The fifth paper by Habib Kachlami (Mid University Sweden) is titled “Social Venture Creation and the Influence of Commercial Ventures”. The aim of this paper is to understand how social and commercial ventures interact with each other. It investigates how the entry, exit and prevalence of commercial ventures in a given region can influence the creation of social ventures. The sixth paper is authored by Neil Bishop (Manager of Darnall Forum and Darnall Forum Trading), Rory Ridley-Duff, (Reader in Co-operative and Social Enterprise at Sheffield Business School, Sheffield Hallam University) and Gareth Morgan (Emeritus Professor of Charity Studies, Sheffield Business School, Sheffield Hallam University), titled “Profit generation or community resource? Studying attitudes to the operation of a post office by a charity”. The paper presented at this year’s ISIRC conference investigates the attitudes of the trustees and staff involved in six charity-backed post offices (POs) to answer the research question “Do those involved with charity-backed POs prioritise profit generation or community resourcing?”. This is the first academic study to confront the complexities of differentiating “profitability” from “profit generation” in charity-backed POs.

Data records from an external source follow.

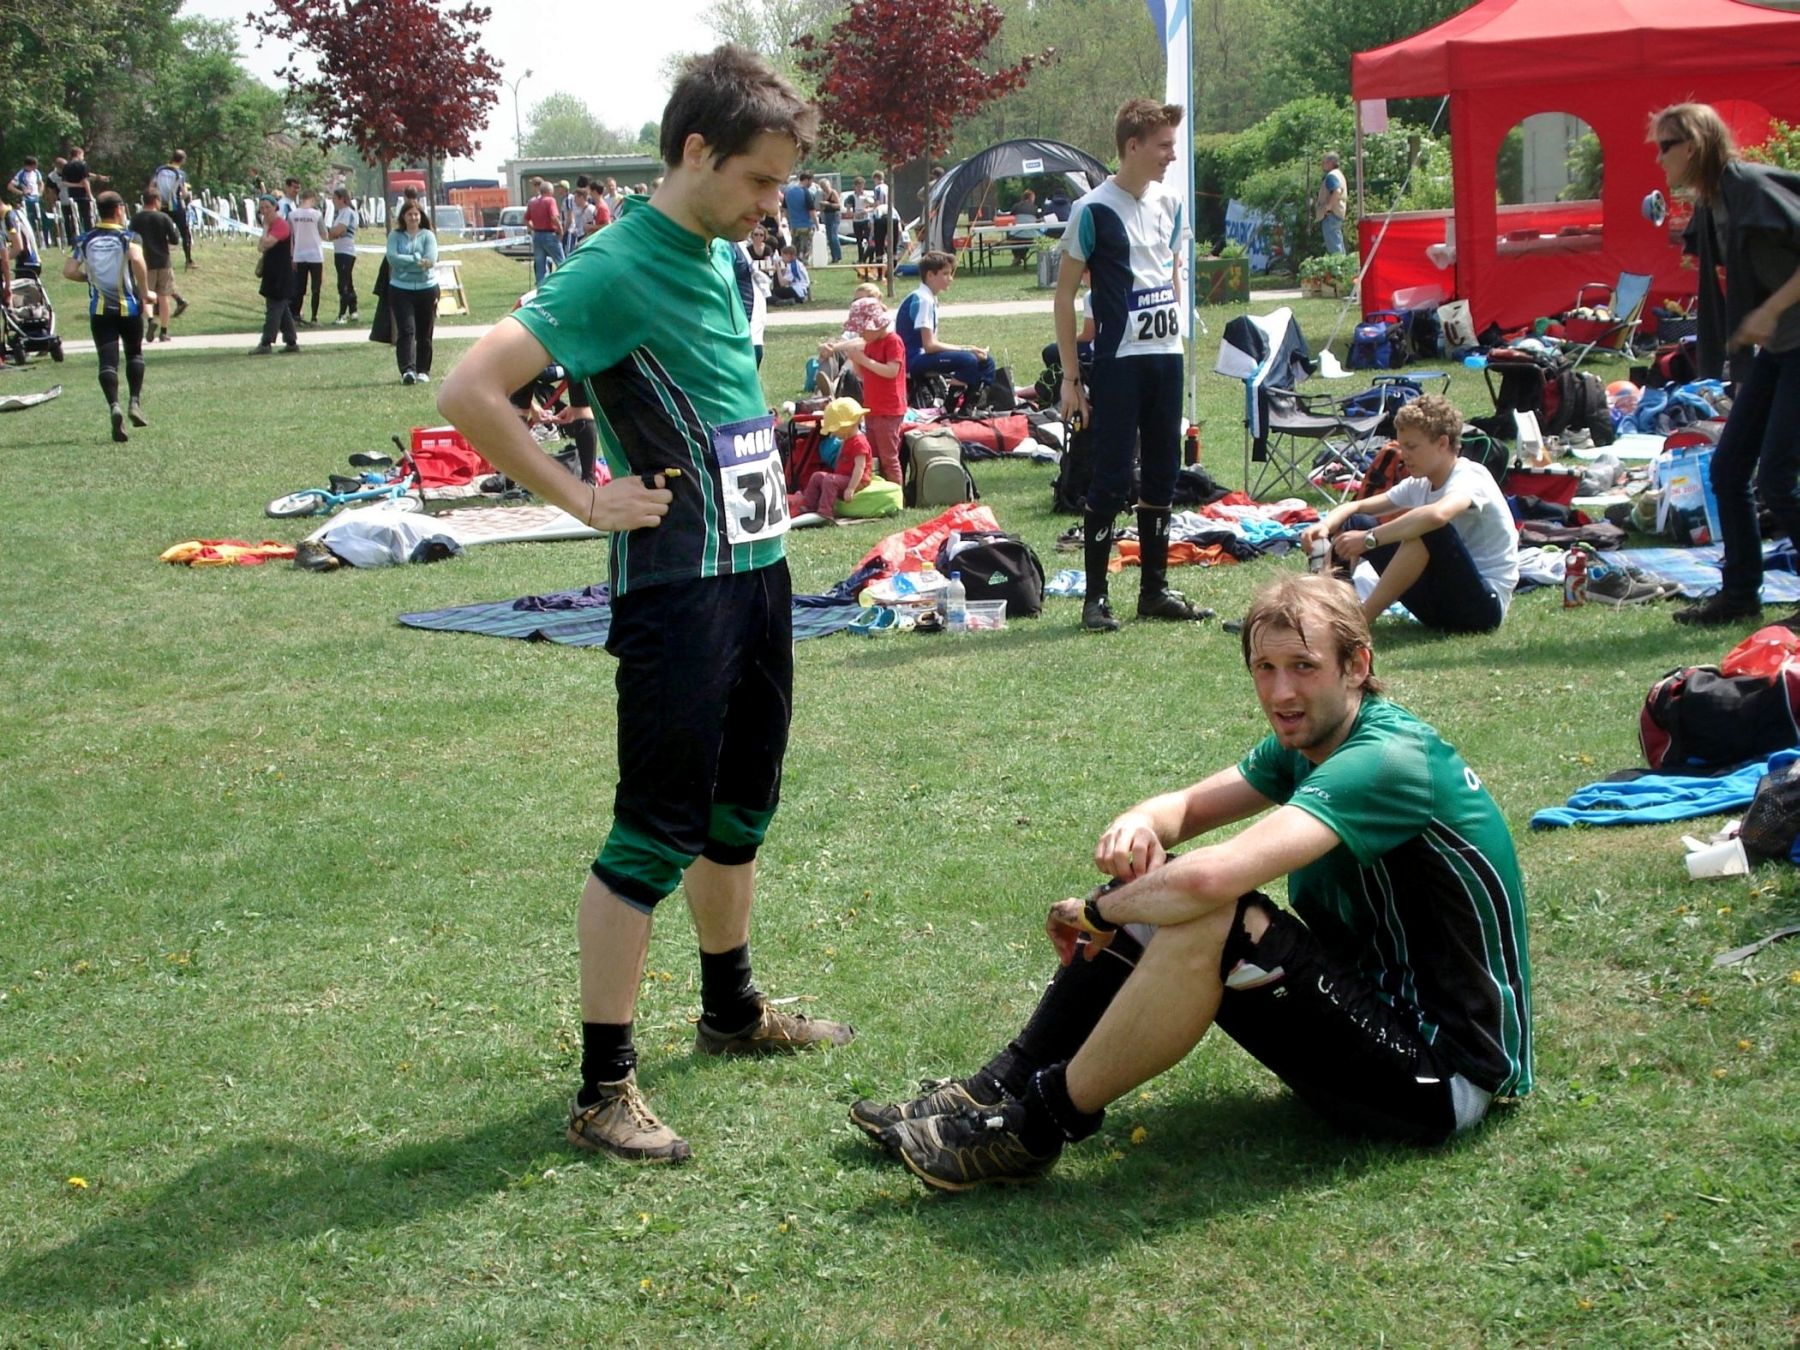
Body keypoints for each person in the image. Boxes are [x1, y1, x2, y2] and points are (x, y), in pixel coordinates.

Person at [436, 45, 851, 1165]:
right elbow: (468, 388)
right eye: (761, 182)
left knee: (741, 806)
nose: (774, 208)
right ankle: (602, 1089)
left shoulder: (714, 251)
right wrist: (579, 494)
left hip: (757, 568)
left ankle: (730, 1009)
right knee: (655, 828)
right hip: (679, 590)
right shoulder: (614, 267)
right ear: (696, 151)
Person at [861, 573, 1534, 1191]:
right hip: (1377, 1024)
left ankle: (1034, 1127)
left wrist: (1102, 908)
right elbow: (1181, 811)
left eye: (1304, 667)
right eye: (1264, 669)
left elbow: (1213, 877)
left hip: (1446, 1078)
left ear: (1357, 666)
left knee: (1214, 912)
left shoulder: (1387, 759)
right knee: (1174, 891)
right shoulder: (1310, 743)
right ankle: (994, 1090)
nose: (1280, 693)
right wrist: (1137, 824)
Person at [1056, 98, 1210, 631]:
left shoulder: (1171, 203)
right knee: (1110, 477)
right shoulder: (1093, 209)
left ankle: (1154, 590)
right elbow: (1064, 298)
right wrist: (1072, 380)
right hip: (1119, 365)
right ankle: (1095, 598)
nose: (1172, 154)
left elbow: (1171, 273)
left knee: (1163, 475)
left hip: (1165, 360)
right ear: (1133, 147)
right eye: (1164, 145)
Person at [1653, 104, 1800, 628]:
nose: (1659, 158)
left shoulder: (1750, 188)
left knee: (1779, 477)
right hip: (1782, 347)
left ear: (1691, 145)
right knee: (1728, 468)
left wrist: (1769, 309)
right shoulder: (1716, 201)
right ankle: (1740, 596)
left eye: (1665, 146)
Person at [1302, 395, 1517, 633]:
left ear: (1442, 443)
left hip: (1483, 610)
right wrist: (1325, 525)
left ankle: (1358, 622)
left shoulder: (1470, 476)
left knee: (1428, 529)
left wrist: (1368, 539)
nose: (1404, 455)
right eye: (1401, 446)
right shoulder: (1421, 483)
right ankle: (1333, 609)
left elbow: (1437, 515)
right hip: (1440, 605)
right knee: (1355, 522)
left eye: (1412, 447)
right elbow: (1356, 507)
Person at [62, 191, 150, 443]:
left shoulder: (85, 239)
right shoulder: (128, 237)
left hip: (100, 311)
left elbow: (69, 271)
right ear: (120, 209)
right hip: (129, 308)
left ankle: (114, 406)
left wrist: (88, 278)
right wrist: (145, 291)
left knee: (107, 362)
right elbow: (137, 260)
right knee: (134, 353)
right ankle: (134, 401)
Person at [824, 295, 906, 486]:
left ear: (876, 326)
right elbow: (863, 375)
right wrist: (855, 360)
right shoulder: (871, 343)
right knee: (873, 455)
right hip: (872, 407)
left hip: (889, 408)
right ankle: (878, 490)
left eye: (863, 330)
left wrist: (865, 360)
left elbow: (892, 371)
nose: (861, 334)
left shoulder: (893, 342)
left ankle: (896, 492)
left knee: (889, 457)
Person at [897, 251, 995, 396]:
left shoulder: (930, 298)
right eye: (945, 274)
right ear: (930, 275)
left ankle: (973, 403)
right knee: (968, 360)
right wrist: (966, 349)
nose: (951, 279)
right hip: (911, 360)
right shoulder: (923, 299)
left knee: (986, 360)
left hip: (923, 356)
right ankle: (949, 407)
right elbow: (929, 346)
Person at [787, 396, 871, 522]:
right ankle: (809, 505)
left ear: (847, 426)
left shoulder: (859, 443)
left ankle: (825, 513)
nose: (835, 434)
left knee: (830, 480)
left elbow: (860, 468)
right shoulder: (848, 439)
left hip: (857, 480)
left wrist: (851, 488)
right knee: (817, 476)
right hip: (844, 476)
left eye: (836, 430)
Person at [385, 200, 439, 385]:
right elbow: (392, 258)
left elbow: (430, 260)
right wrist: (416, 259)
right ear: (403, 217)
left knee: (425, 332)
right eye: (409, 214)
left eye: (416, 214)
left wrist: (407, 263)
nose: (413, 217)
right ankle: (407, 370)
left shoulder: (428, 236)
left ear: (421, 216)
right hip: (401, 290)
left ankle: (424, 370)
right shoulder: (395, 236)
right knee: (406, 330)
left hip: (427, 288)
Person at [127, 188, 181, 343]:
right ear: (156, 200)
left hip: (144, 262)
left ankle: (151, 320)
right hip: (163, 261)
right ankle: (164, 332)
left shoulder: (136, 219)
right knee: (164, 297)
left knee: (146, 295)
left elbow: (130, 239)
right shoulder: (164, 217)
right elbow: (175, 239)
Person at [248, 194, 299, 356]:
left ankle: (266, 342)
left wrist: (264, 228)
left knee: (274, 309)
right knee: (282, 309)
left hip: (281, 274)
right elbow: (260, 248)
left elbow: (267, 243)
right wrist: (265, 230)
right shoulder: (270, 225)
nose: (264, 211)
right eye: (261, 208)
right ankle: (291, 341)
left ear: (275, 207)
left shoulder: (281, 225)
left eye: (267, 208)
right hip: (272, 272)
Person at [151, 150, 194, 269]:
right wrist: (187, 195)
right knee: (185, 233)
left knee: (159, 234)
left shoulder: (159, 170)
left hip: (160, 205)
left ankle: (160, 260)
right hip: (175, 206)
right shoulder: (180, 173)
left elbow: (152, 186)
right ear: (183, 160)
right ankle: (188, 260)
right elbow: (184, 193)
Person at [288, 190, 326, 325]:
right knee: (316, 288)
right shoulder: (317, 215)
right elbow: (324, 235)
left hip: (299, 254)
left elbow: (290, 237)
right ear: (312, 200)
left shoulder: (292, 215)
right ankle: (314, 317)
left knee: (299, 288)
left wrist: (292, 255)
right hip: (315, 255)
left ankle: (295, 316)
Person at [327, 187, 361, 325]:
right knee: (348, 281)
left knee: (343, 283)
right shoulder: (340, 213)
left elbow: (340, 230)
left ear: (342, 199)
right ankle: (353, 310)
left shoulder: (346, 212)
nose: (333, 201)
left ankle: (342, 314)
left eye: (334, 198)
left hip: (345, 252)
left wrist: (330, 233)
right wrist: (333, 233)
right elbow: (335, 233)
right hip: (339, 250)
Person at [525, 178, 563, 286]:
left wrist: (534, 228)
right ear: (550, 191)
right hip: (549, 234)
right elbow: (553, 217)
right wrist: (560, 230)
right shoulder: (550, 200)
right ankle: (565, 285)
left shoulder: (532, 202)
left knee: (540, 266)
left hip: (537, 235)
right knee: (561, 262)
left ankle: (541, 289)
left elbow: (525, 219)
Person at [60, 146, 100, 238]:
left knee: (75, 217)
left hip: (72, 196)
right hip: (83, 195)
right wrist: (90, 194)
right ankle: (89, 235)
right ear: (78, 154)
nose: (83, 157)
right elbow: (85, 180)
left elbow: (64, 183)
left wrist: (76, 185)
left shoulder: (66, 166)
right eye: (82, 155)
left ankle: (76, 236)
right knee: (87, 217)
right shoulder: (82, 165)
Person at [782, 169, 816, 265]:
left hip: (794, 226)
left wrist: (789, 221)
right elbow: (811, 211)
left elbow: (785, 209)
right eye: (811, 181)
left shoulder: (788, 192)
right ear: (807, 180)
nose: (811, 184)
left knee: (795, 249)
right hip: (806, 225)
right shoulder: (806, 192)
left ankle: (794, 265)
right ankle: (803, 268)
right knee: (805, 249)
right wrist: (816, 225)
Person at [1316, 151, 1347, 256]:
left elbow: (1337, 191)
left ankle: (1339, 270)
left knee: (1334, 248)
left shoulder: (1331, 176)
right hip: (1338, 213)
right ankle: (1344, 268)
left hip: (1331, 215)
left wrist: (1328, 207)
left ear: (1330, 162)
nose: (1322, 164)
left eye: (1324, 161)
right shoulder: (1339, 174)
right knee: (1338, 244)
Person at [8, 155, 44, 246]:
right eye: (33, 166)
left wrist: (40, 193)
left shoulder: (36, 172)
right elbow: (10, 186)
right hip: (27, 200)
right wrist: (21, 192)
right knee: (29, 220)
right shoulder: (21, 174)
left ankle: (43, 240)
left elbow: (41, 183)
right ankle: (30, 241)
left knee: (40, 219)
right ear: (28, 165)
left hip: (36, 199)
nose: (35, 168)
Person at [817, 174, 842, 264]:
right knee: (829, 237)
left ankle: (838, 256)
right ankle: (833, 257)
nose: (824, 188)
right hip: (827, 215)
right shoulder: (824, 194)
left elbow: (839, 205)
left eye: (825, 186)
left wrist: (828, 204)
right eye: (822, 187)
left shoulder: (833, 193)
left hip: (834, 215)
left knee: (833, 235)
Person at [846, 175, 871, 263]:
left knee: (869, 239)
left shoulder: (867, 196)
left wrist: (865, 211)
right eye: (858, 186)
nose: (860, 188)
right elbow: (848, 211)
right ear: (855, 186)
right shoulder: (851, 197)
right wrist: (855, 214)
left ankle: (870, 258)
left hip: (866, 220)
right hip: (857, 221)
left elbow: (873, 207)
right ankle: (861, 259)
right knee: (859, 241)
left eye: (862, 186)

Our final paper is authored by Juha Klemelä (University of Turku, Finland), titled “Licence to operate: Social Return on Investment (SROI) as a multidimensional discursive legitimating means of organisational action”. The paper demonstrates how the SROI method legitimates organisations or projects with multiple other discursive ways, besides the SROI ratio. It also discusses the status of these other ways of legitimation in relation to the quantifying and monetising core tendency of SROI.